SoftRoCE / librxe-dev

Development repository for RXE user space code.
Other
66 stars 33 forks source link

rxe_cfg network namespace support #12

Open ziyin-dl opened 6 years ago

ziyin-dl commented 6 years ago

I recently had an issue with adding an interface in a separate network namespace. The setting is as follows: I have 2 servers, running Ubuntu 16.04 with kernel version 4.14. Each server has 4 network interfaces, all with intel 1000base-T NICs (I211). I am running soft-RoCE on both machines. Installed the user space libraries as instructed. Furthermore, I verified that soft-RoCE works by running ibv_rc_pingpong between the 2 servers.

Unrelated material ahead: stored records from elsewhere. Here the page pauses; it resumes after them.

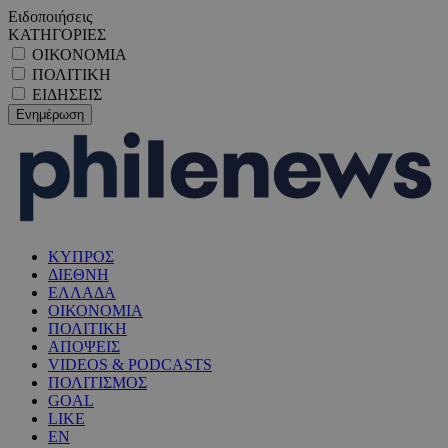
Ειδοποιήσεις
ΚΑΤΗΓΟΡΙΕΣ
ΟΙΚΟΝΟΜΙΑ
ΠΟΛΙΤΙΚΗ
ΕΙΔΗΣΕΙΣ
ΚΥΠΡΟΣ
ΔΙΕΘΝΗ
ΕΛΛΑΔΑ
ΟΙΚΟΝΟΜΙΑ
ΠΟΛΙΤΙΚΗ
ΑΠΟΨΕΙΣ
VIDEOS & PODCASTS
ΠΟΛΙΤΙΣΜΟΣ
GOAL
LIKE
EN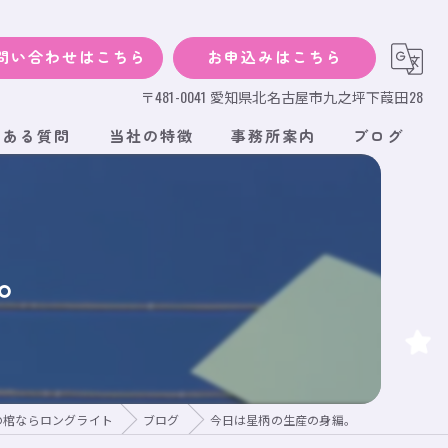
問い合わせはこちら
お申込みはこちら
〒481-0041 愛知県北名古屋市九之坪下葭田28
くある質問
当社の特徴
事務所案内
ブログ
犬
猫
。
小動物
サイズ
段ボール
の棺ならロングライト
ブログ
今日は星柄の生産の身編。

However, what I would like to do is to create a couple of containers on the servers, and each container has a separate interface, with soft-RoCE running on top of every interfaces. I want the containers to have separated interfaces to stop Linux internal routing and for load balancing purposes. To do this, I created network namespaces for each container, and moved the physical interfaces into their corresponding network namespace. When I tried adding the NICs using rxe_cfg add, it throws an error saying

$ sudo ip netns exec $(PID) rxe_cfg add p3p1 [ 3100.844015] rdma_rxe: interface p3p1 not found sh: echo: I/O error

(p3p1 is the interface I moved to PID's namespace)

However, it seems that rxe_cfg status can correctly identify the device in the namespace: $ sudo ip netns exec $(PID) rxe_cfg status Name Link Driver Speed NMTU IPv4_addr RDEV RMTU p3p1 yes igb 1500 192.168.10.1

Does soft-RoCE work in this setting, or I missed something in the setup? If it is doable, what is the right way to have separated soft-RoCE devices for different namespaces?

G3orge26 commented 4 years ago

Hi, I understand this is issue has been left hanging for quite some time, but I am having the same issue and was wondering if someone found a solution or workaround to this. Thank you very much in advance.

qmaldon commented 3 years ago

Hi, 2021. Is there any update or workaround on this issue. I'm interested in running Soft-RoCE on a virtual network of docker containers. Thanks

ziyin-dl commented 3 years ago

I eventually got it working but that was back in 2017, so I could not remember the details at this moment. Basically the issue is the soft-RoCE code only searches for devices in the default network namespace. As a result devices in a different network namespace (e.g. in a container) cannot be discovered. You have to change the code so that it looks for the device in the right network namespace.

Also there are some code re. IPv4/v6 routing has to be changed too. This is also caused by network namespace issue (each NS has its own routing table).

Once these two are fixed the code should be good to go.

qmaldon commented 3 years ago

I eventually got it working but that was back in 2017, so I could not remember the details at this moment. Basically the issue is the soft-RoCE code only searches for devices in the default network namespace. As a result devices in a different network namespace (e.g. in a container) cannot be discovered. You have to change the code so that it looks for the device in the right network namespace.

Also there are some code re. IPv4/v6 routing has to be changed too. This is also caused by network namespace issue (each NS has its own routing table).

Once these two are fixed the code should be good to go.

I managed to get it partially working with only 1 Soft RoCE device shared with multiple virtual net interfaces. I'm using some docker containers, and I'm creating some bridge networks. So each container has its own virtual interface.

I can see it working, but all requests and responses go through the same Soft RoCE device.

If I test connectivity from rx0 to rx1 it fails, even from the main host (no container).